[Start TASK INPUT]

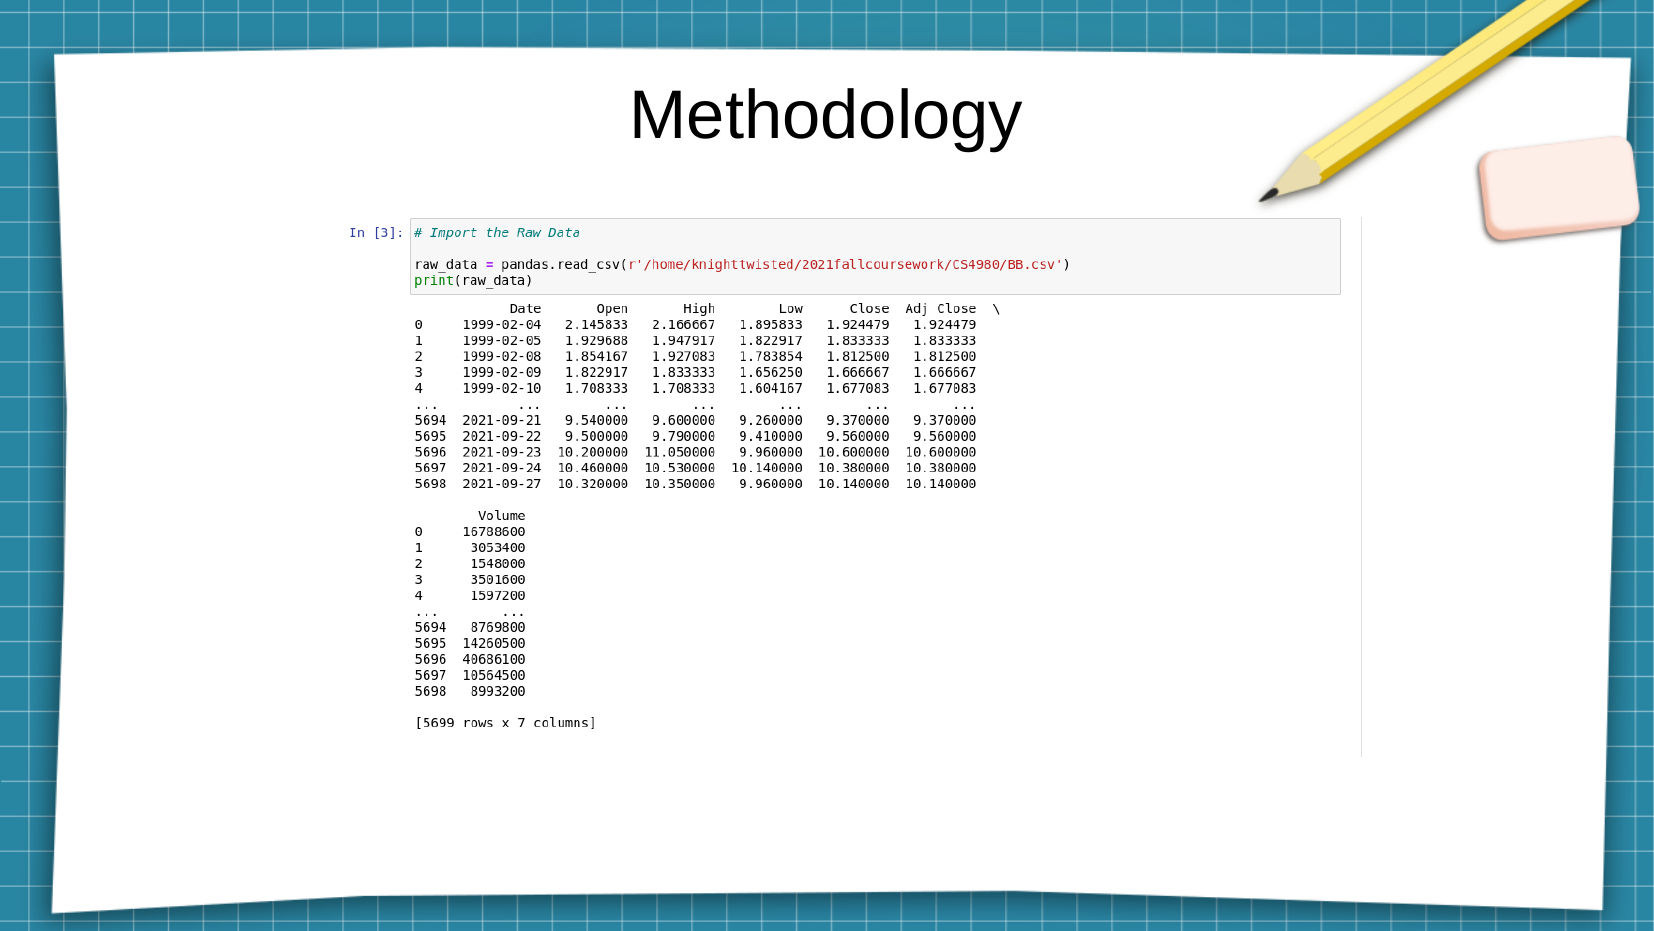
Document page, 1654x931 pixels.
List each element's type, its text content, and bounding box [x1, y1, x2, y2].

picture [0, 0, 1654, 931]
title Methodology [82, 37, 1571, 193]
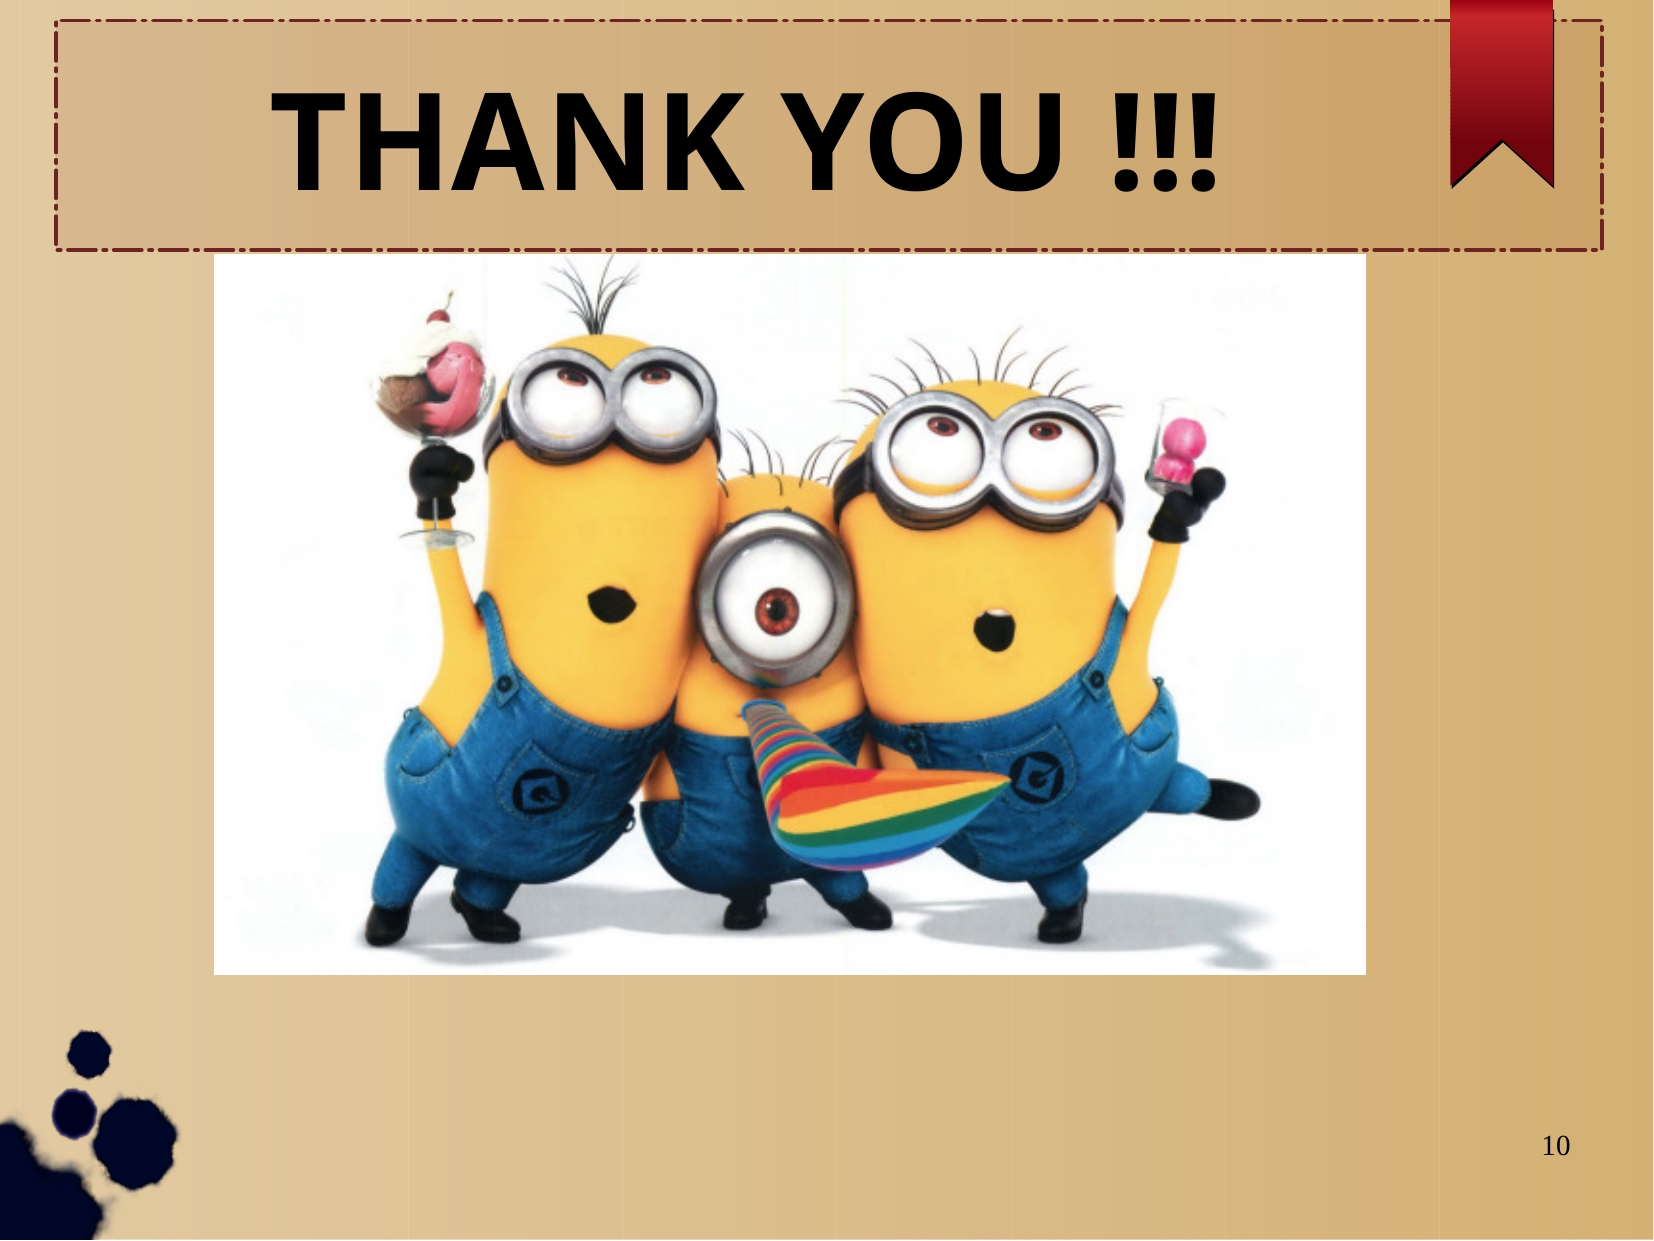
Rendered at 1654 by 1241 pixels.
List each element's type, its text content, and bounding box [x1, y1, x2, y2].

[End TASK INPUT]

WHAT TO DO:
Please copy the lines above word for word, leaving out the pictures.

RESPONSE TO THE TASK:
Document page, 1654x931 pixels.
List each element's type, its text content, and bounding box [x1, y1, x2, y2].

picture [0, 0, 1654, 931]
title Methodology [82, 37, 1571, 193]
Rendered at 1654 by 1241 pixels.
List each element's type, its text content, and bounding box [x1, y1, x2, y2].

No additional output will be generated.